KKTC Cumhurbaşkanlığından yapılan açıklamada, kendi temel ilkelerinden uzaklaşan AB’nin Kıbrıs konusundaki yanlı tutumunun bir kere daha gözler önüne serildiği bildirildi.
Açıklamada, “Avrupa Birliği’nin kendi temel ilkelerinden uzaklaştığı, bunlara aykırı hareket etmeye devam ettiği ve Kıbrıs konusunda yanlı tutumunu ısrarla sürdürdüğü anlayışının bir kere daha gözler önüne serildiği bahse konu talihsiz açıklama, haksız bir şekilde AB üyesi yapılan Güney Kıbrıs’ın bundan cesaret ve güç alarak bu üyeliği tehdit ve şantaj unsuru olarak kullanmasına ve uzlaşmaz tavrını sürdürmesine ne yazık ki hizmet etmektedir.” ifadeleri kullanıldı.
AB’den beklentinin Kıbrıs Türkü’nün egemenlik talebini dikkate alması ve buna uygun şekilde hareket etmesi olduğu vurgulanan açıklamada, Annan Planı çerçevesinde yapılan referanduma Türk tarafının çoğunlukla “Evet” dediği halde AB tarafından cezalandırıldığı kaydedildi.
Kıbrıs Türk tarafının 1968’den beri süren müzakerelerde Türkiye ile birlikte yapıcı tutum sergilediği belirtilen açıklamada, şu görüşlere yer verildi:
“Kıbrıs Türk halkının iradesine ve bu siyasetin gerekliliği olarak atılan adımlara AB’nin saygı duymasını bekliyoruz. Kıbrıs’ta en az Rumlar kadar egemen ve eşit olan Kıbrıs Türk halkının en doğal hakkı olan uluslararası ilişkilerini geliştirmeyi bile kabullenemeyen bu çağ dışı anlayışla hedeflenen, Kıbrıs Türkü’nü dünyadan her anlamda tecrit ederek nefes aldırmamak, yıldırmak ve federasyon kisvesiyle Rum tarafına yama ettirmektir. Bu türden çağ dışı ve evrensel insan haklarına aykırı bir zihniyete karşı durmak, gelecek nesillere ve halkımıza karşı en büyük sorumluluğumuzdur. Açıkça vurgulamak istiyoruz ki ana vatan Türkiye’yle birlikte ortaya koyduğumuz, halkımızın büyük destek verdiği ve müktesep egemen eşitlik ve eşit uluslararası statümüzün tescil edilmesini hedefleyerek Kıbrıs Türk halkının egemenliğini her hal ve koşulda gözeten yeni siyaset, adım adım KKTC’nin statüsünü yükseltmektedir. Türk Devletleri Teşkilatına gözlemci üye olarak kabul edilen KKTC, emin adımlarla hız kesmeden onurlu mücadelesine devam edecektir.”

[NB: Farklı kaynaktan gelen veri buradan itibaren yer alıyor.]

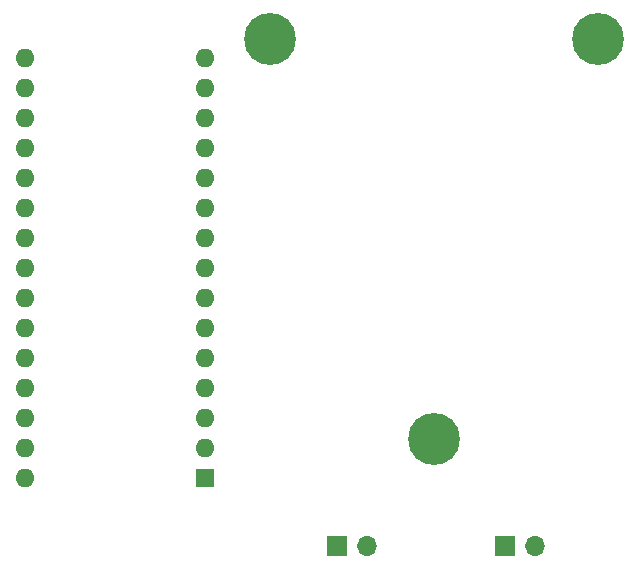
<source format=gbr>
%TF.GenerationSoftware,KiCad,Pcbnew,(7.0.0)*%
%TF.CreationDate,2023-04-30T12:38:50+09:00*%
%TF.ProjectId,RES_project,5245535f-7072-46f6-9a65-63742e6b6963,rev?*%
%TF.SameCoordinates,Original*%
%TF.FileFunction,Soldermask,Bot*%
%TF.FilePolarity,Negative*%
%FSLAX46Y46*%
G04 Gerber Fmt 4.6, Leading zero omitted, Abs format (unit mm)*
G04 Created by KiCad (PCBNEW (7.0.0)) date 2023-04-30 12:38:50*
%MOMM*%
%LPD*%
G01*
G04 APERTURE LIST*
%ADD10R,1.700000X1.700000*%
%ADD11O,1.700000X1.700000*%
%ADD12C,4.400000*%
%ADD13R,1.600000X1.600000*%
%ADD14O,1.600000X1.600000*%
G04 APERTURE END LIST*
D10*
%TO.C,JP2*%
X73999999Y-88199999D03*
D11*
X76539999Y-88199999D03*
%TD*%
D12*
%TO.C,U1*%
X81900000Y-45240000D03*
X68000000Y-79140000D03*
X54100000Y-45240000D03*
%TD*%
D13*
%TO.C,A1*%
X48599999Y-82379999D03*
D14*
X48599999Y-79839999D03*
X48599999Y-77299999D03*
X48599999Y-74759999D03*
X48599999Y-72219999D03*
X48599999Y-69679999D03*
X48599999Y-67139999D03*
X48599999Y-64599999D03*
X48599999Y-62059999D03*
X48599999Y-59519999D03*
X48599999Y-56979999D03*
X48599999Y-54439999D03*
X48599999Y-51899999D03*
X48599999Y-49359999D03*
X48599999Y-46819999D03*
X33359999Y-46819999D03*
X33359999Y-49359999D03*
X33359999Y-51899999D03*
X33359999Y-54439999D03*
X33359999Y-56979999D03*
X33359999Y-59519999D03*
X33359999Y-62059999D03*
X33359999Y-64599999D03*
X33359999Y-67139999D03*
X33359999Y-69679999D03*
X33359999Y-72219999D03*
X33359999Y-74759999D03*
X33359999Y-77299999D03*
X33359999Y-79839999D03*
X33359999Y-82379999D03*
%TD*%
D10*
%TO.C,JP1*%
X59799999Y-88199999D03*
D11*
X62339999Y-88199999D03*
%TD*%
M02*

</source>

Öte yandan KKTC Başbakanı Ünal Üstel de yazılı açıklama yaparak AB’ye tepki gösterdi.
Üstel, açıklamasında Avrupa Birliği Komisyonu’nun Kıbrıs konusuyla ilgili söz söyleme hakkına sahip en son yer olduğunu ifade ederek, KKTC’nin Türk Devletleri Teşkilatına gözlemci üye olarak kabul edilmesine tepki gösteren Avrupa Birliği Komisyonu’nu kınadı.
Üstel, açıklamasında şu değerlendirmelerde bulundu:
“Bugüne kadar Kıbrıs Türkü’nü yok sayan, onu izolasyonlar ve ambargolarla yıldırmaya çalışan, Kıbrıs konusunda uluslararası anlaşmaları ve hukuku hiçe sayan, bölünmüş sorunlu bir yer olan Kıbrıs’ın, hukuka aykırı bir şekilde AB’ye alınmasına ses çıkarmayan Komisyonun açıklamaları bizim için yok hükmündedir. KKTC’nin Türk Devletleri Teşkilatı gözlemci üyeliğine kabul edilmesi, Kıbrıs Türk halkının varoluş mücadelesini taçlandırma yolunda çok önemli bir adım olmuştur. Bu durumu, Kıbrıs konusunda haktan, adaletten uzak olan AB Komisyonu gölgeleyemez. Kıbrıs’ta iki ayrı egemen devlet var ve bu gerçek er ya da geç dünya tarafından kabul edilecektir.”